Manchmal scheint es auch der einzige Weg, seiner Umwelt das ganze Ausmaß der eigenen Verzweiflung verständlich zu machen, oder sich überhaupt Gehör zu verschaffen.
Wenn es erst einmal geglückt ist herauszufinden, wo man eigentlich steht, was das Unerträglichste ist und wonach man eigentlich sucht, was die eigenen Wünsche eigentlich sind, ist schon viel gewonnen.
Dann können alle Phantasien ans Tageslicht kommen und manche paradiesische Vorstellung oder Erlösungsphantasie von einem Ort, den keiner genau kennt, verflüchtigt sich dann, wie eine Gespenst bei Sonnenaufgang.

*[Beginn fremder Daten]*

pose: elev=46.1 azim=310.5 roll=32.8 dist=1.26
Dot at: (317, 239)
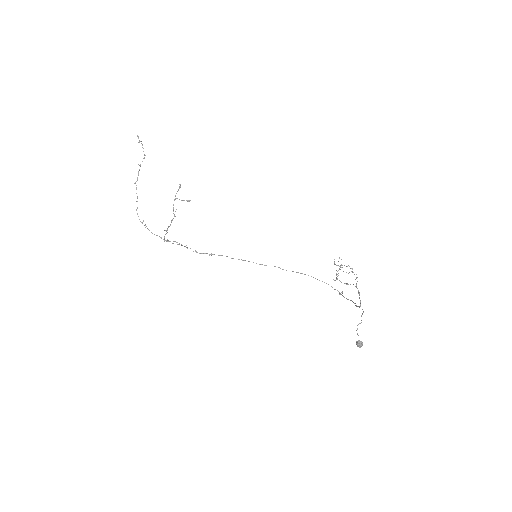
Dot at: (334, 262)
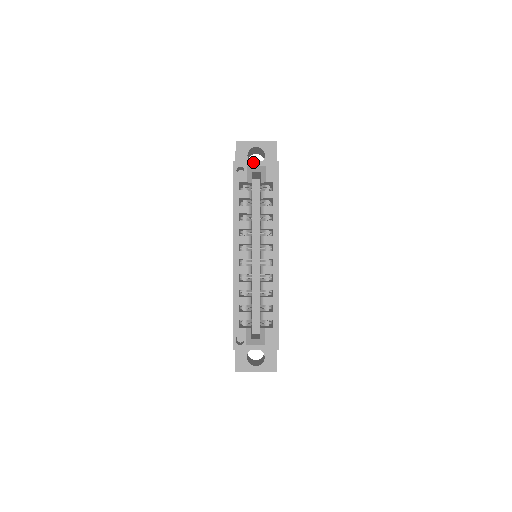
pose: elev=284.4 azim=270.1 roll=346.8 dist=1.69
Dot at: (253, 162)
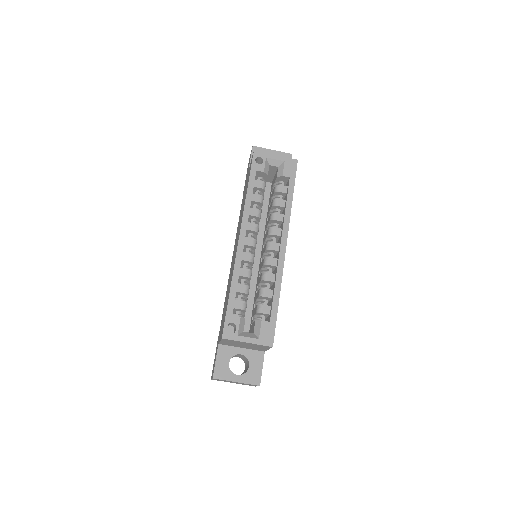
Dot at: (273, 155)
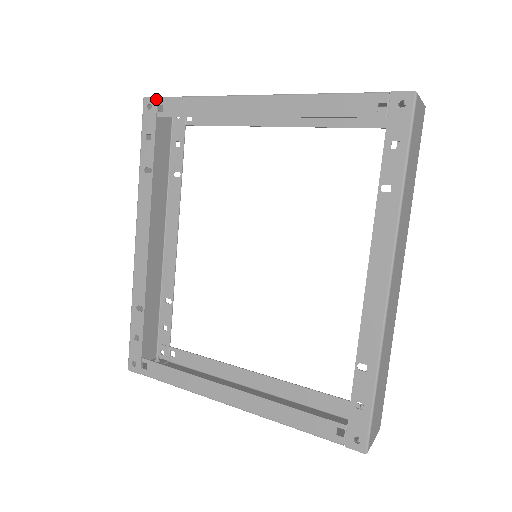
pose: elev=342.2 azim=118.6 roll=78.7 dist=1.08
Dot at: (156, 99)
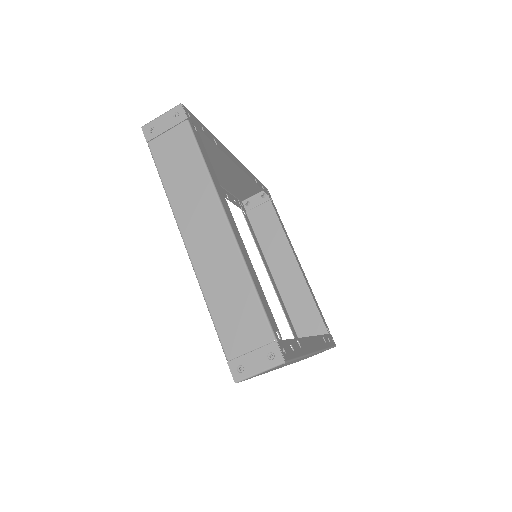
Dot at: (147, 142)
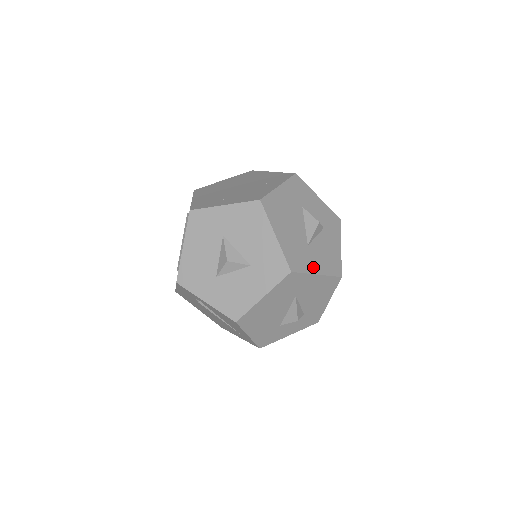
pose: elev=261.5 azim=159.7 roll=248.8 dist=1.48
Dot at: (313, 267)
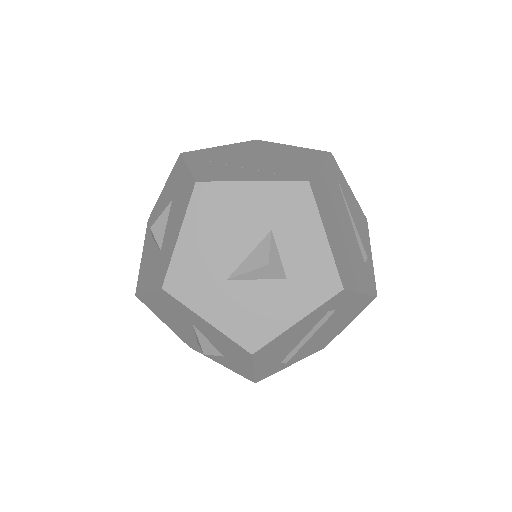
Dot at: (208, 308)
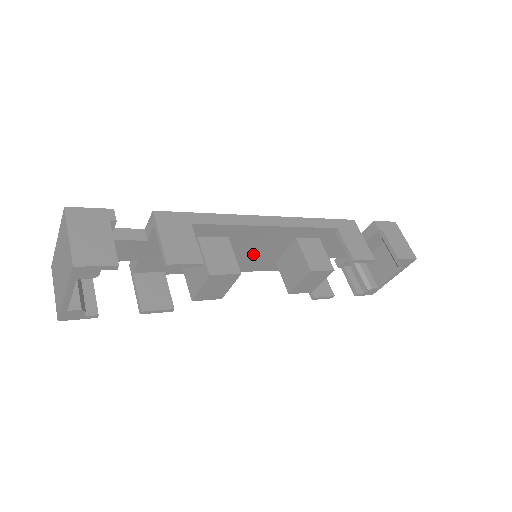
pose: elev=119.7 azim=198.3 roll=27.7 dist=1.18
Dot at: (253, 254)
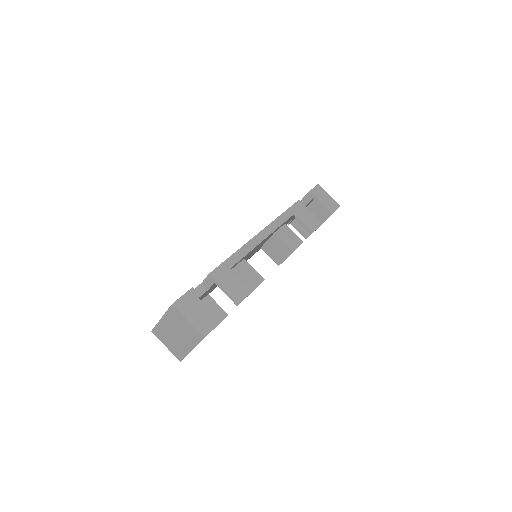
Dot at: (251, 254)
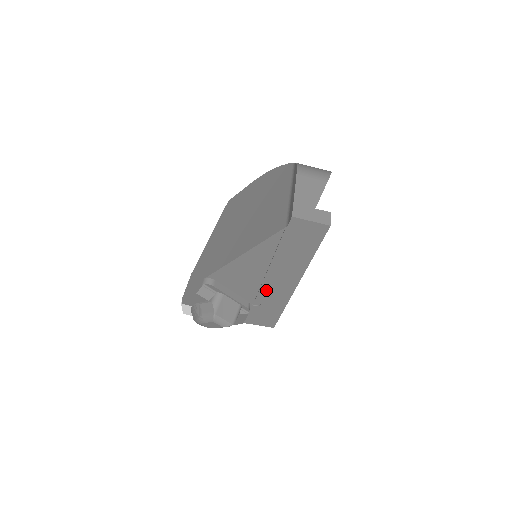
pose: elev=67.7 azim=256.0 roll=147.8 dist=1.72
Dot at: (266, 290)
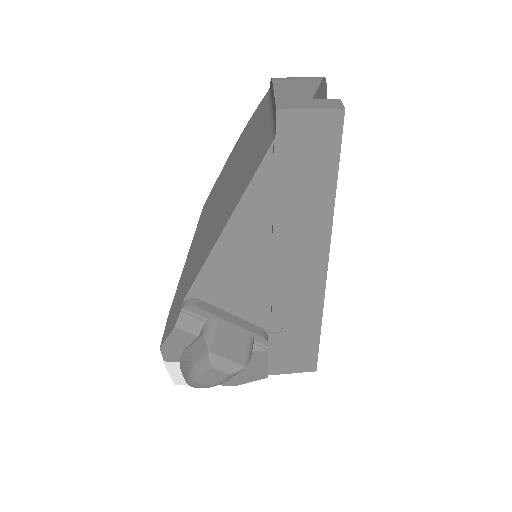
Dot at: (282, 294)
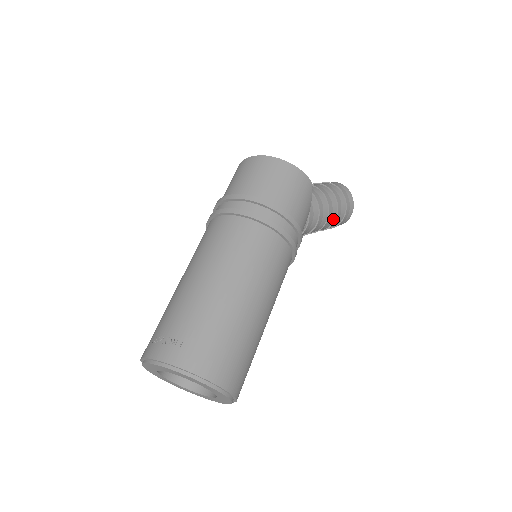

Es ist keine leichte Aufgabe, sich der tiefen Erschütterung zu stellen, aber um so lohnender ist es, wenn man schon mal in dieser Seelentiefe angekommen ist, sich dort „umzusehen“, dort „hineinzuspüren“ und so viel über sich selbst und über das Menschliche zu erfahren.
Es gibt den Weg heraus oder den innerlichen Weg hindurch: z. B. das aufzugeben, was man nicht hat, ist auch eine Art des inneren Sterbens, welche aber befreit und lebendig macht. Hier ist ein guter Ansatzpunkt für die gemeinsame Arbeit.
Wenn man nichts mehr zu verlieren hat, wenn man wirklich bereit wäre zu sterben, für etwas das sich lohnt, dann kann der Einsatz vollständig sein. Der Einsatz für das Leben.